The pièce de résistance,

They seem a world apart, but to Widder, the deep-sea exploration for fantastic creatures and the coastal environmental work guided by microbes are intimately tied. Not just because it’s all one big sea. Attention from the higher profile deep-sea work gives her a bully pulpit for focusing attention on things people don’t want to hear about, like water pollution. “I don’t want to hear about that stuff either,” she says. “But we’ve got to deal with it.” …

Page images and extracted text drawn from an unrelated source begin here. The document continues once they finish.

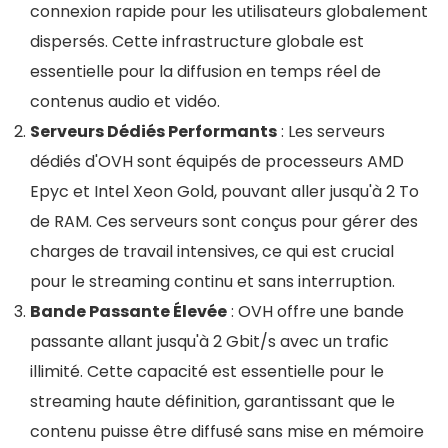
connexion rapide pour les utilisateurs globalement
dispersés. Cette infrastructure globale est
essentielle pour la diffusion en temps réel de
contenus audio et vidéo​​.
Serveurs Dédiés Performants
: Les serveurs
dédiés d'OVH sont équipés de processeurs AMD
Epyc et Intel Xeon Gold, pouvant aller jusqu'à 2 To
de RAM. Ces serveurs sont conçus pour gérer des
charges de travail intensives, ce qui est crucial
pour le streaming continu et sans interruption​.
Bande Passante Élevée
: OVH offre une bande
passante allant jusqu'à 2 Gbit/s avec un trafic
illimité. Cette capacité est essentielle pour le
streaming haute définition, garantissant que le
contenu puisse être diffusé sans mise en mémoire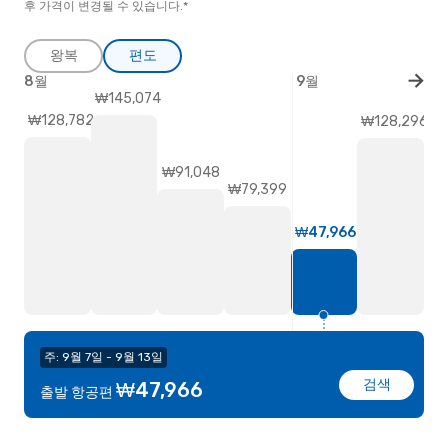
후 가격이 변경될 수 있습니다.*
왕복
편도
8월
9월
₩145,074
₩128,782
₩128,296
₩91,048
₩79,399
₩47,966
주: 9월 7일 - 9월 13일
검색
₩47,966
출발 항공편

Too often in environmental stories writers and activists, in an attempt to communicate the seriousness of the issues,  project a sense of doom. Necessary in the early days, the time has come to change the tone otherwise there’s a risk of inculcating hopelessness (some might say it’s already happening), which is the last thing we need. As Widder says, ” … we’ve got to deal with it.”

Very nicely done Mr. Schrope and Dr. Widder!

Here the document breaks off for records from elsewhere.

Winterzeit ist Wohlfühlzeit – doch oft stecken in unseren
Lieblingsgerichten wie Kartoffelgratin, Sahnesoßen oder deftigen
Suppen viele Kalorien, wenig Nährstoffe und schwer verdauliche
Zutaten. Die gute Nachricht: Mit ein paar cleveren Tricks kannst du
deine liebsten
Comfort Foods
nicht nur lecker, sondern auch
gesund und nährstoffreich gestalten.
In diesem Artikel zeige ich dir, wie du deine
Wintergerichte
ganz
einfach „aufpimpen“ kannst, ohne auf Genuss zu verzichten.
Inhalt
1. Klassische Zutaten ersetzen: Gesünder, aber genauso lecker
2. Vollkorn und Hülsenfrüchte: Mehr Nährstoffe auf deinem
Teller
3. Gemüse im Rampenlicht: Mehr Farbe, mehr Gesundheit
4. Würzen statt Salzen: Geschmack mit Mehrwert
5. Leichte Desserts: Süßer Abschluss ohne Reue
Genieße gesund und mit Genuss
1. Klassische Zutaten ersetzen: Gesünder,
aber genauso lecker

You can find more about ORCA here, by the way, the story has videos of the giant squid, and Discovery Channel (which broadcast the documentary on Jan. 27, 2013) also has information about the giant squid. Canadians are not allowed to view the video on the US website, we are required to visit the .ca website.

ETA Mar. 20, 2013: Danish scientists have determined that all giant squid no matter where they are found are related as per a Mar. 19, 2013 news item on ScienceDaily,

The giant squid is one of the most enigmatic animals on the planet. It is extremely rarely seen, except as the remains of animals that have been washed ashore, and placed in the formalin or ethanol collections of museums. But now, researchers at the University of Copenhagen leading an international team, have discovered that no matter where in the world they are found, the fabled animals are so closely related at the genetic level that they represent a single, global population, and thus despite previous statements to the contrary, a single species worldwide.